Out of all the things millennials have been accused of ruining this year, fabric softener has got to be the most intriguing.
News of this newfangled accusation first appeared in the Wall Street Journal, which reported that multinational consumer goods manufacturer Procter & Gamble’s fabric softener sales have been on the decline for over a decade now, due in part to the fact that millennials do not know what the product is for.
P&G, which accounts for more than 50 percent of the U.S. liquid softener market with popular brands like Downy and Gain, linked the drop to Gen Y’s eco-conscious tendencies which have been linked to a statistically significant reticence in using chemical products at home.
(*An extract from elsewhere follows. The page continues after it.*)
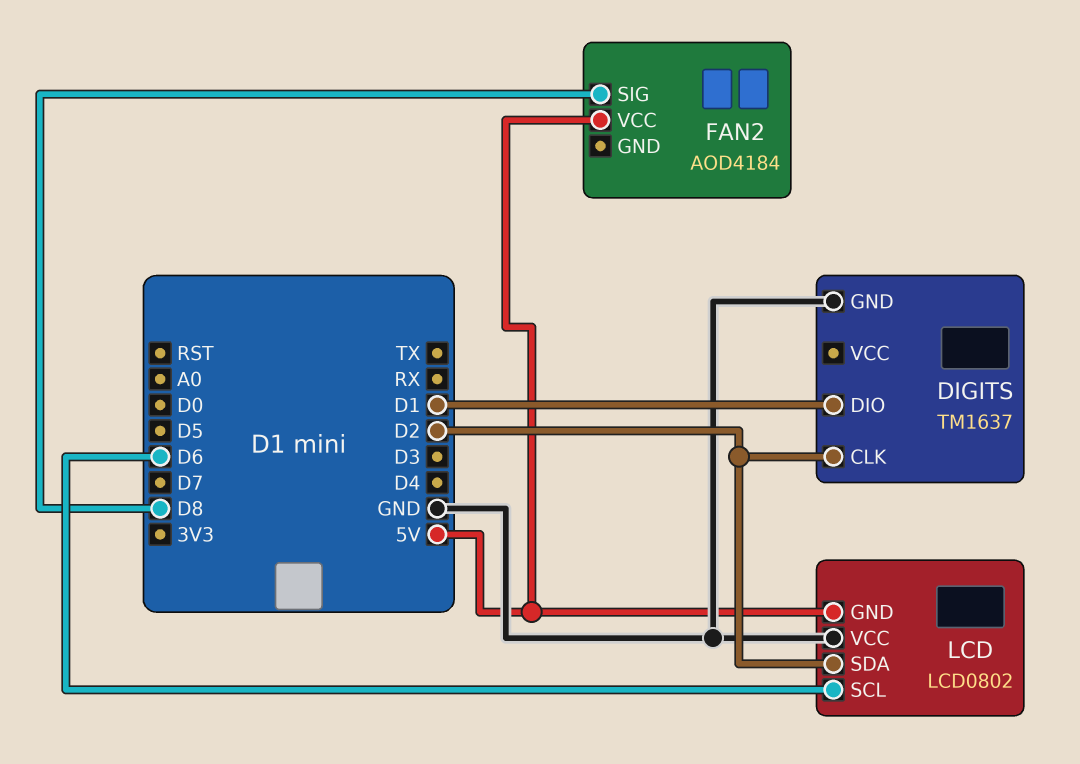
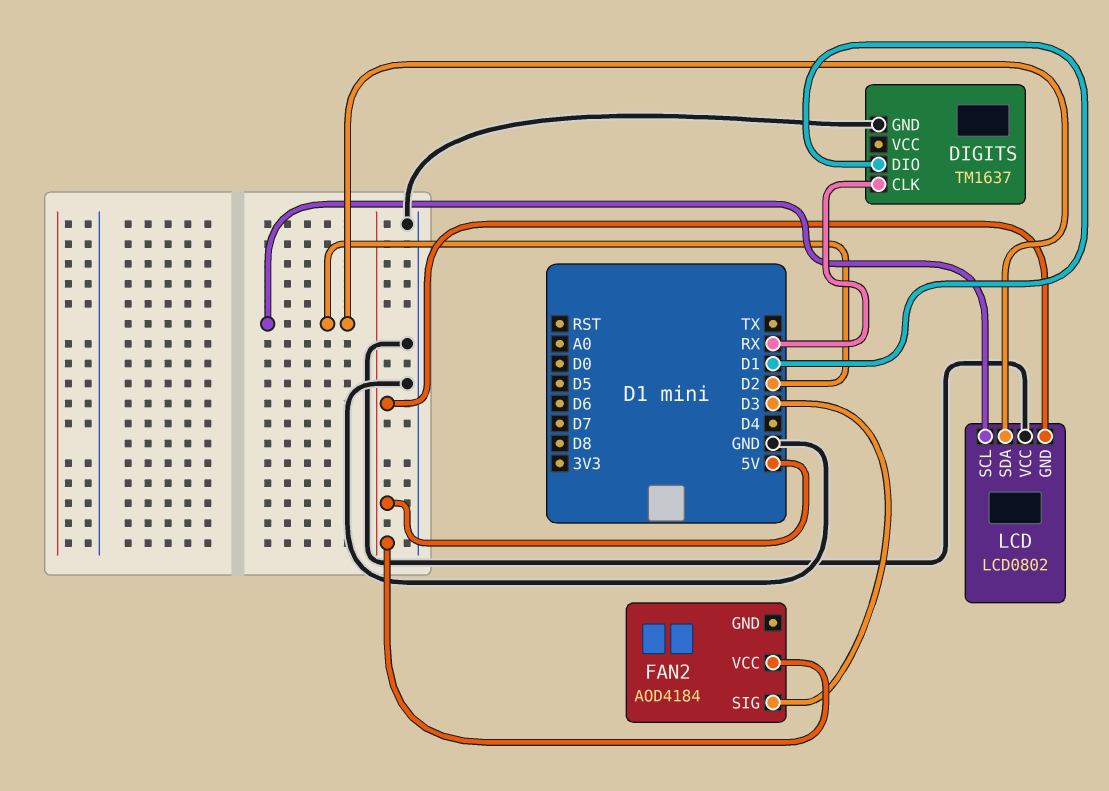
DIGITS pin CLK: D2 -> RX
FAN2 pin SIG: D8 -> D3
LCD pin SCL: D6 -> D2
The company’s most prominent brand Downy, for instance, has witnessed a blistering 26 percent decline in sales between 2007 and 2015 in the US, thus dragging the entire country’s fabric softener sales down by 15 percent over the past eight years.
But P&G is not giving up the fight just yet. After rebranding the product as ‘fabric conditioner’ in the hopes of appealing to the younger generation, the he consumer goods giant has introduced an ad where a GoPro in placed inside a washing machine to show viewers how laundry can wreak havoc on their clothes.
“Downy helps protect your clothes from 100 times the G force of a space rocket launch,” the ad reads, ultimately featuring a detergent alone vs. fabric conditioner split-screen comparison. The ad has been viewed over 10 million times since its launch, with tons of mixed reactions from viewers who took to the comments section to express their frustration at the process.
This being said, and with the existing evidence of millennials financial troubles and accumulating student debt, it is safe to say that fabric softener, regardless of its sweet smell, marketable virtues and apparent usefulness, is sadly far from being on their long list of priorities for the coming years.
However, it seems things are doing slightly better for the company who is just starting to see an increase in sales after years and years of decline, due in part to a new innovation dubbed ‘Scent Beads’ which act like deodorant but for clothes.